The man now in charge of overseeing the future of the BBC has previously called the TV license fee “unsustainable” and compared it to the poll tax. John Whittingdale, the new Culture Secretary, is a long-time opponent of the state broadcaster and has said the compulsory license fee should eventually come to an end.
He said last October: “It’s actually worse than a poll tax because under the poll tax, if you were on a very low income you would get a considerable subsidy. The BBC licence fee, there is no means-tested element whatsoever; it doesn’t matter how poor you are, you pay £145.50 and go to prison if you don’t pay it.”
He added: “I think in the longer term we are potentially looking at reducing at least a proportion of the licence fee that is compulsory and offering choice … When I say it’s unsustainable I am talking about over 20-50 years.”
While he is unlikely to abolish the license fee outright during his time as Culture Secretary, he will take a tougher line on the state broadcaster which is supposed to be politically impartial but has frequently faced accusations of left-wing bias.
Whittingdale previously chaired the House of Commons Media Select Committee which in February released a report calling for the abolition of the BBC Trust, the board responsible for regulation and oversight.

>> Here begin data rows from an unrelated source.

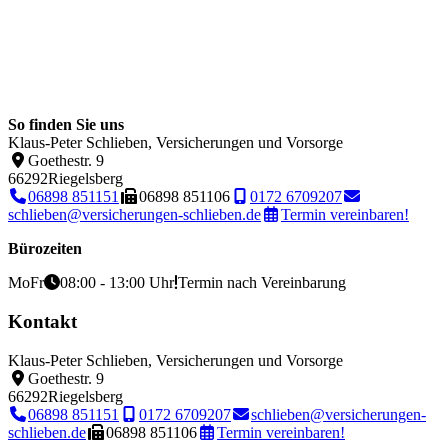
So finden Sie uns
Klaus-Peter Schlieben, Versicherungen und Vorsorge
Goethestr. 9
66292
Riegelsberg
06898 851151
06898 851106
0172 6709207
schlieben@versicherungen-schlieben.de
Termin vereinbaren!
Bürozeiten
Mo
Fr
08:00 - 13:00 Uhr
Termin nach Vereinbarung
Kontakt
Klaus-Peter Schlieben, Versicherungen und Vorsorge
Goethestr. 9
66292
Riegelsberg
06898 851151
0172 6709207
schlieben@versicherungen-
schlieben.de
06898 851106
Termin vereinbaren!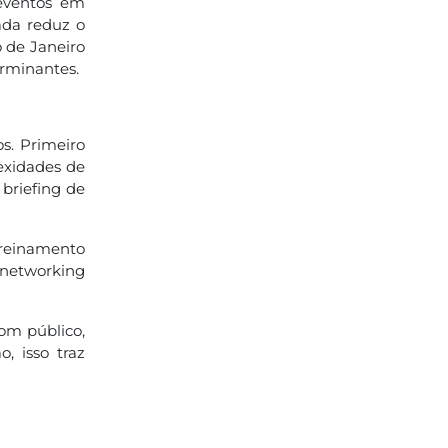
 eventos em
ada reduz o
o de Janeiro
erminantes.
s. Primeiro
exidades de
 briefing de
treinamento
 networking
om público,
, isso traz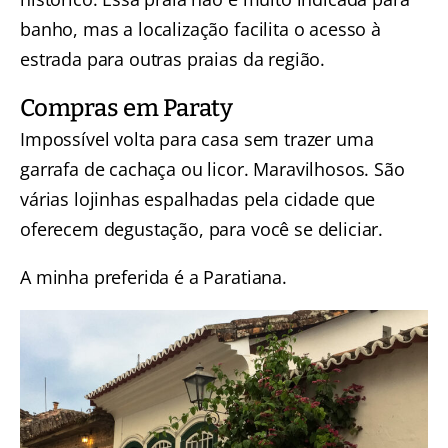
banho, mas a localização facilita o acesso à
estrada para outras praias da região.
Compras em Paraty
Impossível volta para casa sem trazer uma
garrafa de cachaça ou licor. Maravilhosos. São
várias lojinhas espalhadas pela cidade que
oferecem degustação, para você se deliciar.
A minha preferida é a Paratiana.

He said at the time: “The trust has failed to meet expectations and should be abolished. It remains far too close to the BBC and blurs accountability rather than it being a sharp and effective overseer of the BBC’s performance as a public service institution … An organisation of the size and cost of the BBC must be subject to the most rigorous independent scrutiny.”
His appointment has already been described as a “declaration of war”, with the BBC’s press office responding by retweeting (and then quickly deleting) a tweet slamming Whittingdale for voting against gay marriage and the hunting ban.
More cabinet appointments are expected later today.